The Power of Editing: What to Remove From Your Home This Year

As I settle into a new apartment, I’ve been deeply focused on editing—everything from my decor to my wardrobe. What I’ve come to realize is how much lighter and better life feels with less clutter. Living without nearly 90% of my things for the past two months offered an unexpected perspective: the pieces I put in storage weren’t missed at all. When I began pulling things back out, I was struck by just how much of it no longer felt necessary—and how ready I am to let it go.

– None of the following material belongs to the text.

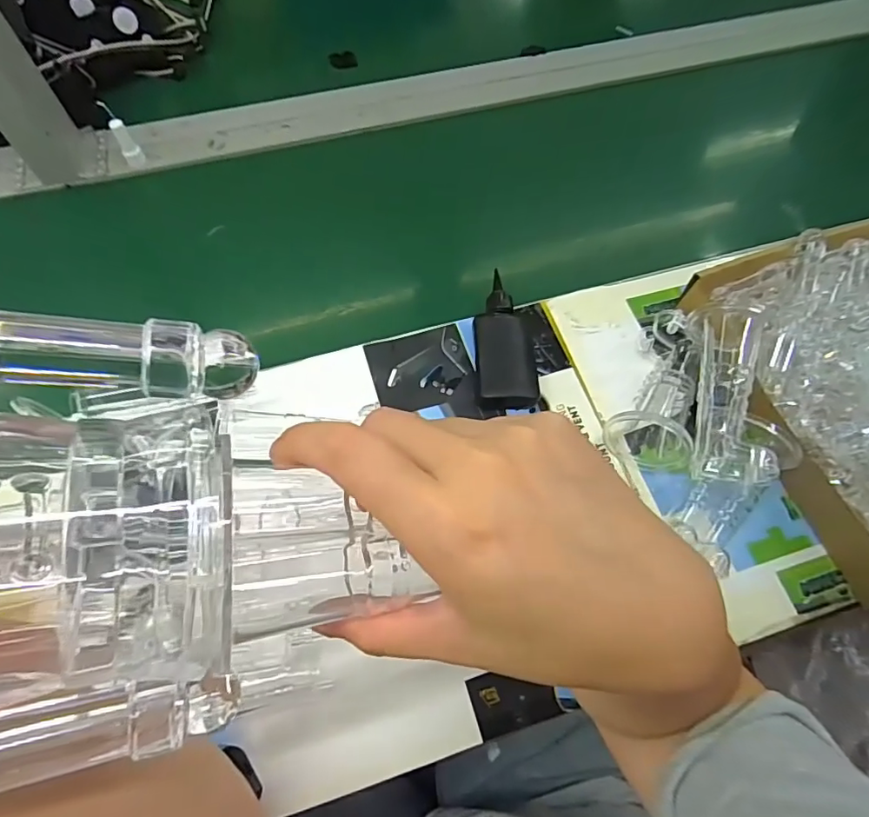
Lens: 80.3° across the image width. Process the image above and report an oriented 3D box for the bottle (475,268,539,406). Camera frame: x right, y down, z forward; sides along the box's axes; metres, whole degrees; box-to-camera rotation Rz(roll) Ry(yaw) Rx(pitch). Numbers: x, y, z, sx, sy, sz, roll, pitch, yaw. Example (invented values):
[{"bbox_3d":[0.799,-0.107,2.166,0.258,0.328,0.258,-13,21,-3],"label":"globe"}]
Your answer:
[{"bbox_3d":[0.065,-0.063,0.489,0.054,0.023,0.133,-1,65,-3],"label":"bottle"}]

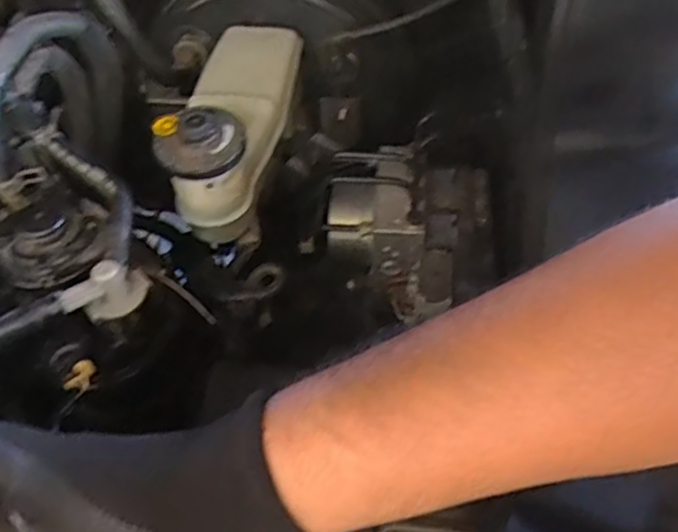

How Editing Transforms a Space

When you remove what doesn’t belong, the pieces that remain feel more intentional, more elevated, more you. Light moves more freely. Rooms feel calmer. You begin to notice craftsmanship, texture, and proportion in a deeper way.

Editing also makes room—for better furniture, meaningful art, future memories, and a lifestyle that feels aligned.

A Gentle Approach

Editing doesn’t have to happen all at once. Start with one drawer, one shelf, one corner of a room. Trust your instincts. If something consistently gives you pause, that hesitation is information.

A beautiful home isn’t defined by how much it holds, but by how thoughtfully it’s been chosen.

This year, consider editing not as loss—but as refinement. A return to what matters most.

1. Pieces You’re Keeping “For Someday”

If an item is waiting for a future house, a future lifestyle, or a future version of you—it’s likely not serving you today. Beautiful homes are designed for the present moment. Let go of pieces that feel perpetually on standby.

Ask yourself: If I were decorating this home from scratch today, would this make the cut?

2. Furniture That Doesn’t Fit the Scale of the Room

Oversized pieces in small rooms (or underwhelming pieces in large spaces) quietly disrupt the flow of a home. Editing may mean removing one chair too many, swapping a bulky coffee table for something more refined, or letting a room breathe by reducing visual weight.

Scale is one of the most transformative—yet overlooked—elements of good design.

3. Decor Without Meaning

Decor should feel personal, not obligatory. If you’ve collected objects simply to fill shelves or surfaces, consider paring back. Keep the pieces with history, craftsmanship, or emotional resonance. A few meaningful items will always feel more elevated than many generic ones.

Empty space isn’t unfinished—it’s intentional.

4. Duplicates and “Almost” Items

Multiple throw blankets, extra trays, stacks of vases that never quite work—these are prime editing opportunities. If something is close but not quite right, it often creates subtle visual noise.

One excellent piece will always outperform three mediocre ones.

5. Items That Reflect an Old Season of Life

Our homes should evolve as we do. That art you loved in your twenties, the hand-me-down furniture you kept out of convenience, the trend-driven pieces that no longer resonate—it’s okay to release them with gratitude.

Editing is not about erasing the past, but honoring growth.